Sem pirotecnias formais, o documentário se atém quase que exclusivamente a depoimentos, em geral sobre fundo neutro, de sobreviventes dos ataques na capital francesa e no subúrbio de Saint-Denis, de autoridades instadas a acionar protocolos de emergência no ato (como François Hollande, presidente à época, e Anne Hidalgo, ainda prefeita de Paris) e das equipes de policiais, bombeiros e paramédicos que foram a campo tentar remediar danos.

Seus testemunhos, muitas vezes repletos de detalhes, mas nunca voyeurísticos, costuram uma grande narrativa mais digna do que o espetáculo de morte reproduzido à exaustão pelos canais de notícias 24 horas franceses nas horas e dias que sucederam ao fatídico 13 de novembroeste repórter vivia na cidade naquele momento.
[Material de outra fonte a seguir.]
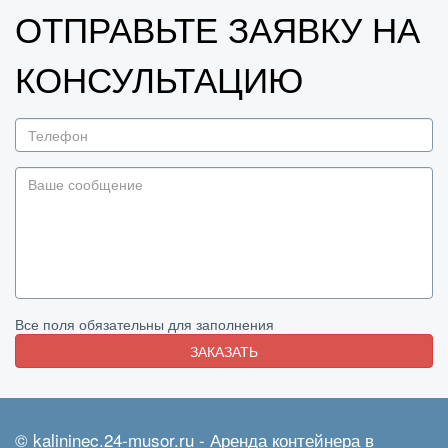
ОТПРАВЬТЕ ЗАЯВКУ НА
КОНСУЛЬТАЦИЮ
Все поля обязательны для заполнения
ЗАКАЗАТЬ
© kalininec.24-musor.ru - Аренда контейнера в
Ao desfile funesto na televisão de "fichas S" (que indicam monitoramento por serviços de inteligência) dos autores dos ataques e de seus possíveis comparsas, à caçada dos algozes pelo território francês e até na Bélgica, o tríptico dos irmãos Naudet responde com um renitente sopro de vida.

O primeiro (e mais curto episódio) debruça-se sobre os lances que inauguraram aquela sexta-feira macabra.

Para começar, a (relativamente) malsucedida investida de três homens-bomba contra o estádio da periferia em que se realizava um amistoso entre as seleções de futebol de França e Alemanha. Eles acabaram por acionar seus explosivos no entorno da arena, matando uma pessoa.

Logo se adentra a Paris "intramuros" para lembrar o massacre nos bares e restaurantes dos boêmios 10º e 11º distritos, que deixaria um rastro de 39 mortos.

A partir desse ponto, os cineastas operam uma proeza: quanto mais gira o contador de vítimas, mais pulsão vital emana do filme —porque mais humanidade ele dá a ver.

Como quando alguém diz não esquecer a imagem, testemunhada em um bar então já revolvido em cenário de guerra, de um sobrevivente que dá a mão a um completo desconhecido que agoniza, só para que ele não morra sozinho.

Ou quando um jovem narra o pensamento que lhe ocorreu ao deparar com rajadas de fuzis e pilhas de corpos: "Espero que o meu apartamento não esteja bagunçado, porque meus pais vão ter que se ocupar disso e não queria dar a eles muito trabalho".

Os outros episódios tratam da chacina na casa de shows Bataclan (90 mortos), que levou ao paroxismo a empreitada dos terroristas.

A coleção de relatos inclui o de um casal que celebrava naquele show da banda americana Eagles of Death Metal a primeira noitada sem filhos em anos e, talvez de maneira complementar, a de um homem que afirma ser inadmissível deixar órfão o garoto de sete meses que a mulher e ele levaram quatro anos para conseguir gerar.

Quando a cronologia dos depoimentos atinge o ponto em que a polícia tenta negociar com os terroristas que agora mantêm refém um pequeno grupo que não conseguiu fugir por janelas ou portas de incêndio (estima-se que havia 1.500 pessoas na casa naquele dia) e decide invadir o local, a humanidade se adensa mais.

Há espaço até para o patético de uma comunicação entre agressores e forças de segurança via walkie-talkie (quando avulta, na porta do cativeiro, uma pilha de smartphones —um deles com uma baleinha sorridente na capa— que os reféns foram obrigados a largar) ou para uma alfinetada tipicamente parisiense no sotaque sulista quase intransponível de um dos negociadores.

Nem a aproximação galopante da morte arranca aquilo que nos define.